Oddly, McGovern, who gave $350 million to MIT to start the McGovern Institute for Brain Research, said he thought the Boston team's forays into med-tech and diagnostics, like Predictive Biosciences' urine-based cancer tests, were too much of a stretch. "They were getting into areas where was no longer the major competitive advantage."

But McGovern said that "we're hoping that they do extremely well," referring to the new Flybridge fund. "We still have a lot of cash at stake in funds I and II." He said the team's historical returns had been "better than average."

McGovern is not totally pulling out of U.S. venture investing, however.

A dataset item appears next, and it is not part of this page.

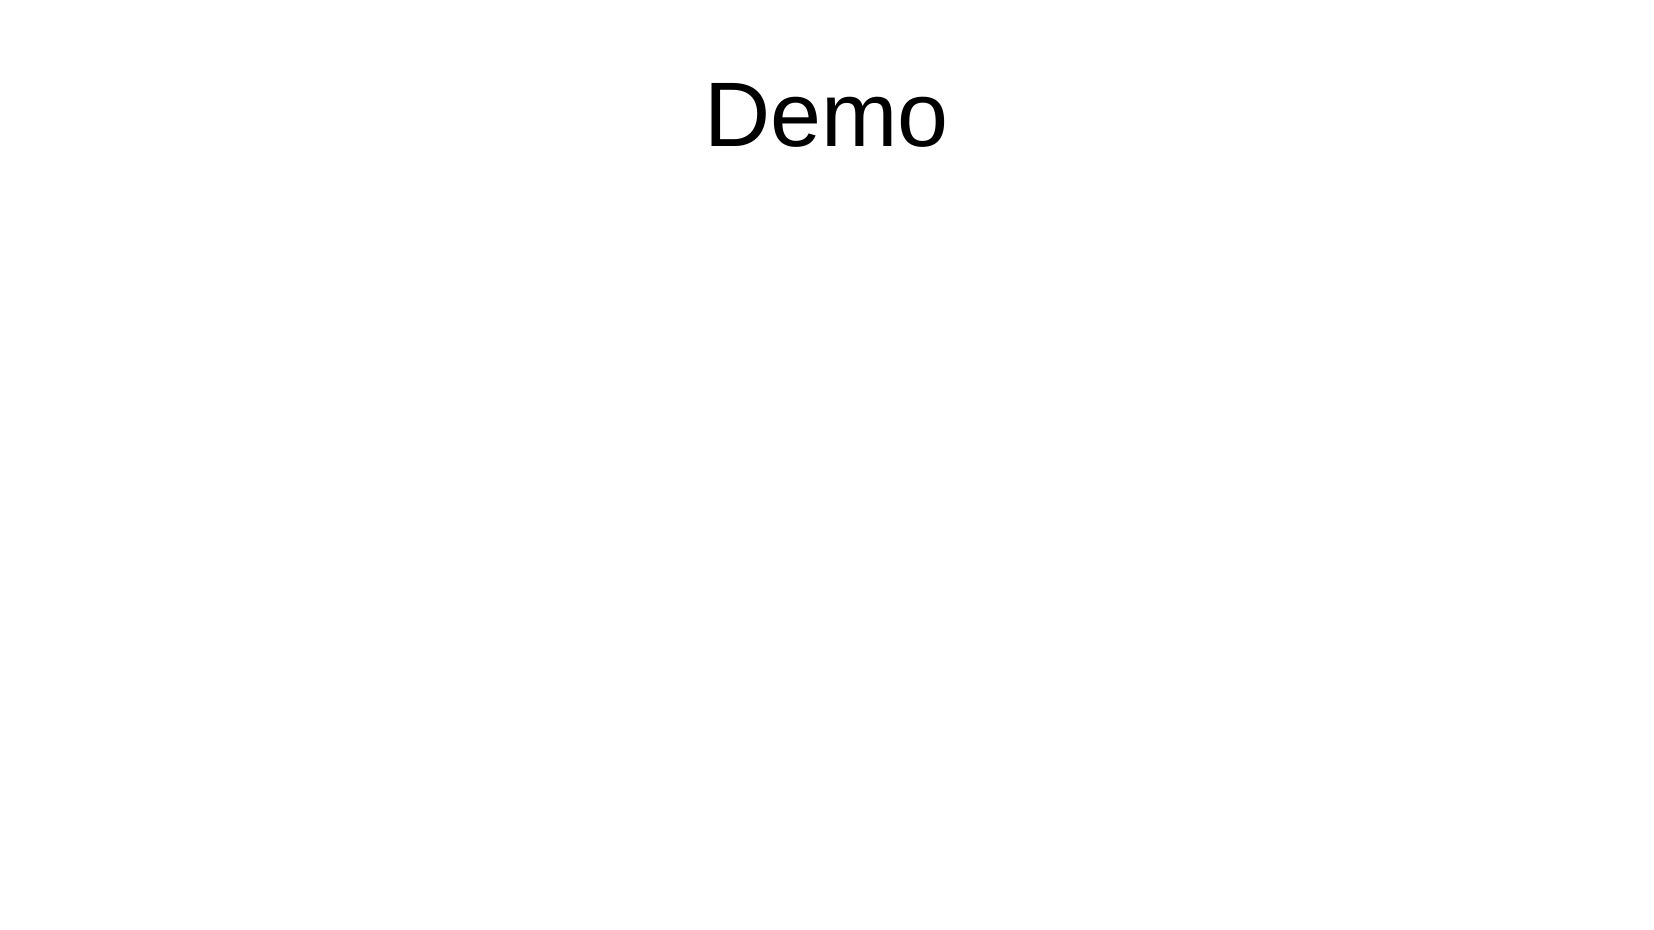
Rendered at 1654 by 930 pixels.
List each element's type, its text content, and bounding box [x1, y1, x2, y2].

title Demo [82, 37, 1571, 193]
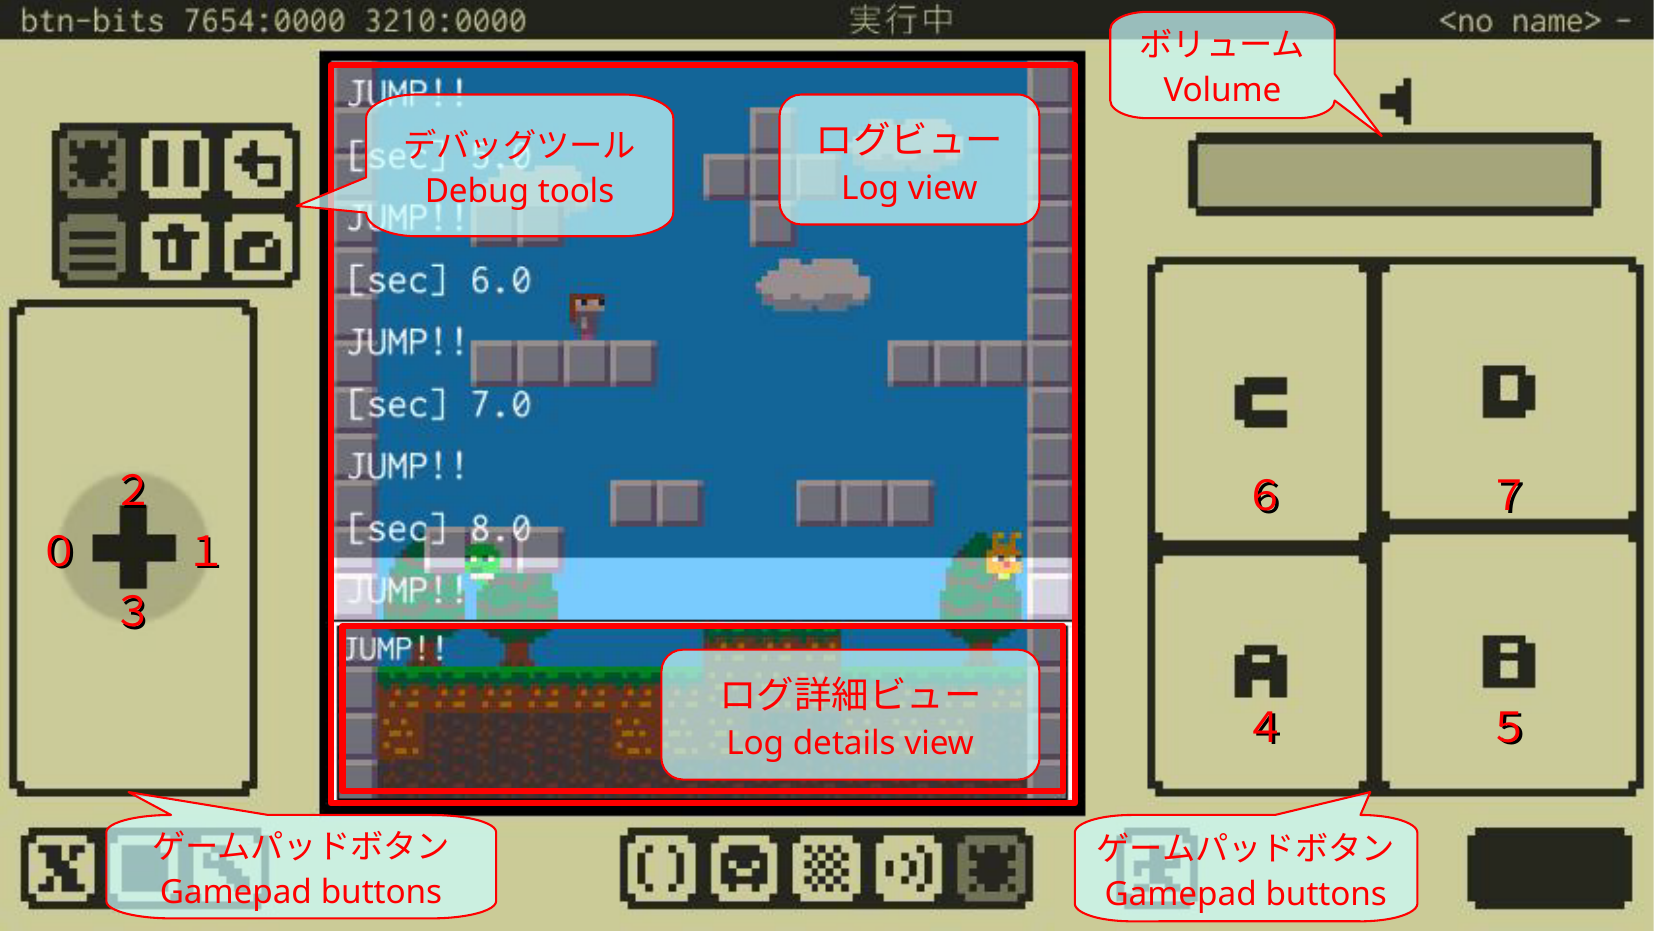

McGovern said he's supporting a second IDG Ventures San Francisco fund, currently being raised. "We're putting 25 percent of the money into the new fund, which is a month or two away from closing at $180 million," he said.

I also spoke today with Flybridge managing partner Michael Greeley. (Disclosure: Greeley and I serve on the advisory board of the Nantucket Conference together.)

Greeley said, "It's a mischaracterization to say we've gone off-strategy," adding, "[Pat] has great personal interest in the healthcare convergence scene," given his philanthropic activities. Greeley also said that he expected about 80 percent of the new fund's investments to be companies that the partners can drive to from Boston, though he wouldn't rule out doing a seed deal on the west coast (though he termed it "unlikely").

Greeley says one big reason for the name change, and the split from IDG, was that he worried entrepreneurs would confuse his new fund with the IDG Ventures San Francisco fund. He and the other partners said that raising money for this new fund wasn't a problem, even without IDG's allowance: "We did not to an offering memo" to market the new fund, Greeley told me.

He also told me that the firm is looking for new space in the Back Bay, having outgrown its current digs at One Exeter Plaza, IDG's headquarters. "It's a shame not to be able to bring on entrepreneurs-in-residence because you don't have enough space," Greeley said.

(PEHub's Dan Primack served up some inside info on the relationship between McGovern and the new Flybridge fund last month.)